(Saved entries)
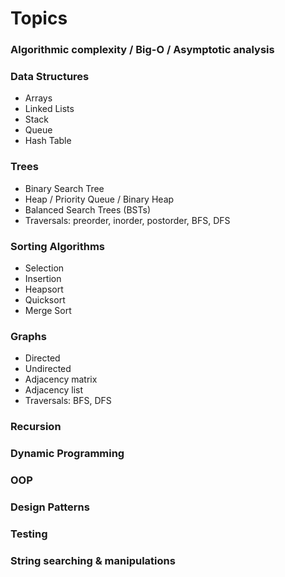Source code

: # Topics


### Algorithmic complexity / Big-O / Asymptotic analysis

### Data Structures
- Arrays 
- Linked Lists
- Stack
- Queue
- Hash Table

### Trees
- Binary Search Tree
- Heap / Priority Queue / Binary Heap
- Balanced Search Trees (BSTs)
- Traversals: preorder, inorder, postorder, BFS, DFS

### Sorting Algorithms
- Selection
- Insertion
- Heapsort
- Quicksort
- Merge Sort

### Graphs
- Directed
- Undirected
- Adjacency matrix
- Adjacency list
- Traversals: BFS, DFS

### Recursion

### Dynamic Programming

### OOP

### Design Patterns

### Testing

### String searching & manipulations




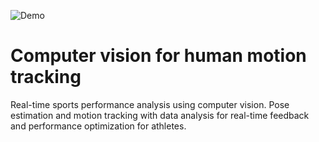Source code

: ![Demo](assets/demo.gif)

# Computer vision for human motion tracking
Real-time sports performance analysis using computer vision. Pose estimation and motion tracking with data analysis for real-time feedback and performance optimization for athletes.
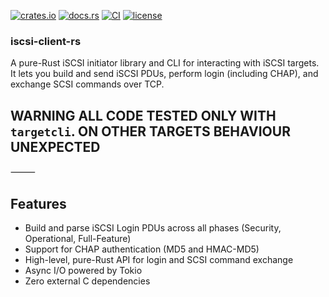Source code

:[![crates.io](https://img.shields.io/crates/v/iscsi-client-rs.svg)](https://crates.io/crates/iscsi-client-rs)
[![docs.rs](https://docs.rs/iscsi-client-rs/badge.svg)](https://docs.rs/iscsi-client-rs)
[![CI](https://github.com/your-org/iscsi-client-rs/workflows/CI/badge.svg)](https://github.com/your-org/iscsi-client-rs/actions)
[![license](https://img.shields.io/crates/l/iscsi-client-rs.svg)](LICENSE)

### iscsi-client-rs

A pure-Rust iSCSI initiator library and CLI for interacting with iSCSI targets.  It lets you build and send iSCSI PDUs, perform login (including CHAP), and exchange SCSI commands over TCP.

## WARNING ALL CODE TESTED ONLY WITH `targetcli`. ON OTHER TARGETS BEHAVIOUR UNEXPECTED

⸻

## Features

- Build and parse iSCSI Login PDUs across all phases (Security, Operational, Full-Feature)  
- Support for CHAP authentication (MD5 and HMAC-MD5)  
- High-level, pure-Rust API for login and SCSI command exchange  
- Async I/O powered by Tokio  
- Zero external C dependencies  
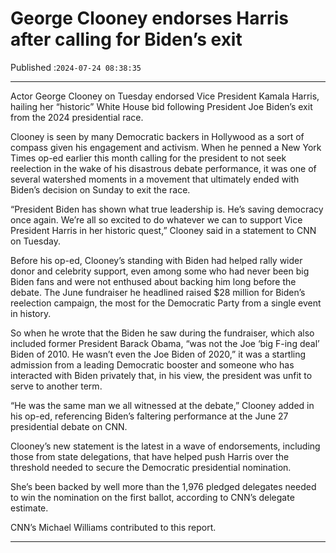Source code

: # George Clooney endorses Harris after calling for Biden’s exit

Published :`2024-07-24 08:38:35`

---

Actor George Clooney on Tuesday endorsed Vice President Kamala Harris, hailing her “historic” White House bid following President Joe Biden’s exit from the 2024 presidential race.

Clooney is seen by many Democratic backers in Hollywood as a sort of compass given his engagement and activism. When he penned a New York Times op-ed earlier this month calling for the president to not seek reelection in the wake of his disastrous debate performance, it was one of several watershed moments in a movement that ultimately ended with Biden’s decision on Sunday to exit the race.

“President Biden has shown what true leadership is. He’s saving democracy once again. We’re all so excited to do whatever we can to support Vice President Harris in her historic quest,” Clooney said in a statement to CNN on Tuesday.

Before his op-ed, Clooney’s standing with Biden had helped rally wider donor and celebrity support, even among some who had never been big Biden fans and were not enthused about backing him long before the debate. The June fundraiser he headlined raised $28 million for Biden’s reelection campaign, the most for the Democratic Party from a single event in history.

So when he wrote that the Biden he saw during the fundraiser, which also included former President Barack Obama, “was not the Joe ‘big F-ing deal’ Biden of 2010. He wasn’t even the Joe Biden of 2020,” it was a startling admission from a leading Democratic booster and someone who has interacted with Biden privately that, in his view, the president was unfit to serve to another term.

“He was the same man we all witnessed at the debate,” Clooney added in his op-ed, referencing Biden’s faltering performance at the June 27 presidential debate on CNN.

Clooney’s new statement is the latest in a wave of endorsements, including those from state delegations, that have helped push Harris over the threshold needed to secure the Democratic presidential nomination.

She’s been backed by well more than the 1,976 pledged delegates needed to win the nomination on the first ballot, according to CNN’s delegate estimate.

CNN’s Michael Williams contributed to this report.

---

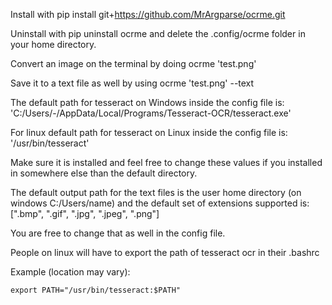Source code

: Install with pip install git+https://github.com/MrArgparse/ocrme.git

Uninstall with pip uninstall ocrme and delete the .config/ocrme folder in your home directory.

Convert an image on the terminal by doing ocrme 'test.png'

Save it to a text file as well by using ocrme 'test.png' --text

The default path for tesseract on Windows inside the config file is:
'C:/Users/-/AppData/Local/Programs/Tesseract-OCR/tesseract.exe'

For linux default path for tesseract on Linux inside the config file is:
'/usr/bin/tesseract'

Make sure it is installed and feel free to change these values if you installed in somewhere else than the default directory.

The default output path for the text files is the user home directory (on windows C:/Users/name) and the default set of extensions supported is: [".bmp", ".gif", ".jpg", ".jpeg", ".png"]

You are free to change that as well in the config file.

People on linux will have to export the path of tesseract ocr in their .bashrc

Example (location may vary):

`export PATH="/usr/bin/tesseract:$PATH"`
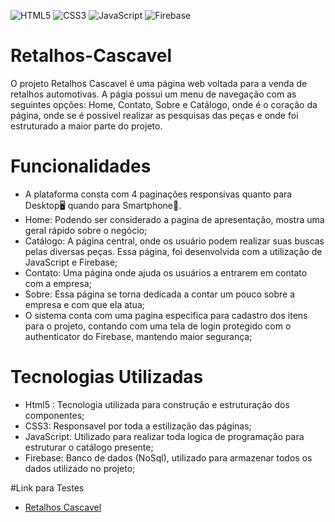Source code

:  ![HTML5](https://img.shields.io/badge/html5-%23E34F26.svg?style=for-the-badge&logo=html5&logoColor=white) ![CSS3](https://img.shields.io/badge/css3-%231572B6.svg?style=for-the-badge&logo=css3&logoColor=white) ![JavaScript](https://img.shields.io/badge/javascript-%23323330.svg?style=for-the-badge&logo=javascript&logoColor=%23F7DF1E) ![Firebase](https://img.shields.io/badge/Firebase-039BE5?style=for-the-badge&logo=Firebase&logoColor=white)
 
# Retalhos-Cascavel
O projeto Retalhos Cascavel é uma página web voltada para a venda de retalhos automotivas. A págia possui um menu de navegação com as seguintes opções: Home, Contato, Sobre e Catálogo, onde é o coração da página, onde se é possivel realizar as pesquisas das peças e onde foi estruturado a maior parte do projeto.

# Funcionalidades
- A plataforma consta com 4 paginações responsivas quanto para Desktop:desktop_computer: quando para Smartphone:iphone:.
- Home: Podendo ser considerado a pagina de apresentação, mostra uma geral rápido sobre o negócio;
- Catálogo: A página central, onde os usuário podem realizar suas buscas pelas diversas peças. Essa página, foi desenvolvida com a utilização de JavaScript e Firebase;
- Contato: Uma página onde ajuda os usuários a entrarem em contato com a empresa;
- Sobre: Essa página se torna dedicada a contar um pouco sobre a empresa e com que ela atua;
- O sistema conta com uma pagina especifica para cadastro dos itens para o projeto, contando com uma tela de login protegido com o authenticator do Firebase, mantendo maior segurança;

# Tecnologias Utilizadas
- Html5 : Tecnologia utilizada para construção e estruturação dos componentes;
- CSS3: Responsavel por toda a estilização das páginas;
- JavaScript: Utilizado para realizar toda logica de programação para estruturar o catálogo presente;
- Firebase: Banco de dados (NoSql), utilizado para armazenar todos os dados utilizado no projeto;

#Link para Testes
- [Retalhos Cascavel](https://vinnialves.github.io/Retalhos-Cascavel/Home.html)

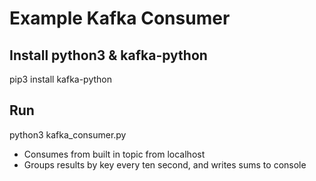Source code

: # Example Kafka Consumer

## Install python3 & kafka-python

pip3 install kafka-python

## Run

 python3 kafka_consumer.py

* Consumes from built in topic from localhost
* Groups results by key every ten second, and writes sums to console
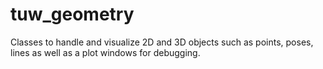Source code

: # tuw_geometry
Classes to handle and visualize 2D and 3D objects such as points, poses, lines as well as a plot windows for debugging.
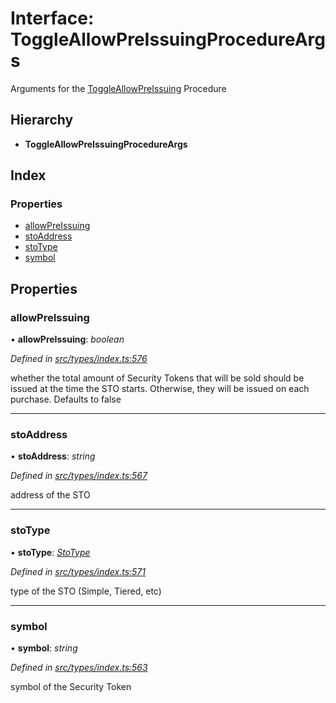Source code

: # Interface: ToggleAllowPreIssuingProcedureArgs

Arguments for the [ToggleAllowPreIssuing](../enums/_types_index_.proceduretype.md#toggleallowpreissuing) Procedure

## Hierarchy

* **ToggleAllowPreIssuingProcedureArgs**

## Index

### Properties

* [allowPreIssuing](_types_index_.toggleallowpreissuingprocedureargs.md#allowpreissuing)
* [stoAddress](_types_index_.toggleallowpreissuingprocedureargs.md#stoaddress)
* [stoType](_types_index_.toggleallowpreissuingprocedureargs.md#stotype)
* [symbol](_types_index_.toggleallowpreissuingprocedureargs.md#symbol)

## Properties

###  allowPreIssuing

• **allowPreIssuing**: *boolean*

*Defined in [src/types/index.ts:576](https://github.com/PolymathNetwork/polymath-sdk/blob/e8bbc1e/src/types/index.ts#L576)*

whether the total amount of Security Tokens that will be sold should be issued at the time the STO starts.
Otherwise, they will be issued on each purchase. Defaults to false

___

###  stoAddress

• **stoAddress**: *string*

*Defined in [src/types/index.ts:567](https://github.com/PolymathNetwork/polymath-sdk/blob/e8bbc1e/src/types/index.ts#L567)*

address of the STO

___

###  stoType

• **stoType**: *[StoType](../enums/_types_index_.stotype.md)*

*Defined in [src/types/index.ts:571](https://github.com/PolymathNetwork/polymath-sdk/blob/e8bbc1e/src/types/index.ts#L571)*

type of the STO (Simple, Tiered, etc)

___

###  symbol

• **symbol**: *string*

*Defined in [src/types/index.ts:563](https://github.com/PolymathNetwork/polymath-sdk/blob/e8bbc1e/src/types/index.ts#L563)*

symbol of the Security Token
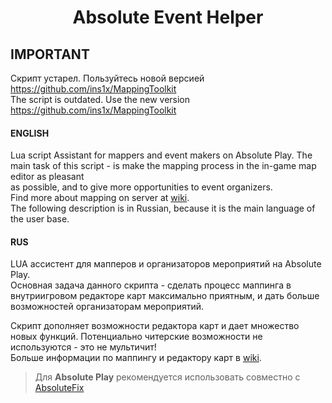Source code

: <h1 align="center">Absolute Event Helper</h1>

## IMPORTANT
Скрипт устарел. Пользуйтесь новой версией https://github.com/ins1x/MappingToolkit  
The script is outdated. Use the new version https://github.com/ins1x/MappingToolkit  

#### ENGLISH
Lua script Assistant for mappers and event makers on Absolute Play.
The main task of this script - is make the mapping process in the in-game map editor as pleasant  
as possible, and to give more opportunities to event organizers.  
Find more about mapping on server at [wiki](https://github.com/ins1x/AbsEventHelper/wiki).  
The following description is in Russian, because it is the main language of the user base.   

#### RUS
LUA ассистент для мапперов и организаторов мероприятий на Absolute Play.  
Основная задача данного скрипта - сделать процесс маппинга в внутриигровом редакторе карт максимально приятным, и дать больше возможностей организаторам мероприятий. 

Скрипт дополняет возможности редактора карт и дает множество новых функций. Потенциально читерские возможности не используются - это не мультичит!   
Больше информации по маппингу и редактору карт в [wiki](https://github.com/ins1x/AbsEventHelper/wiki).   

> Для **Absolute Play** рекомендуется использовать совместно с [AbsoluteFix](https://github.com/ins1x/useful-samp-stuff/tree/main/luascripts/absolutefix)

#### REQUIREMENT
Which lines of the data hold the string "empresa"? Return each of them.

#### EXERCISE ANSWER
- Contato: Uma página onde ajuda os usuários a entrarem em contato com a empresa;
- Sobre: Essa página se torna dedicada a contar um pouco sobre a empresa e com que ela atua;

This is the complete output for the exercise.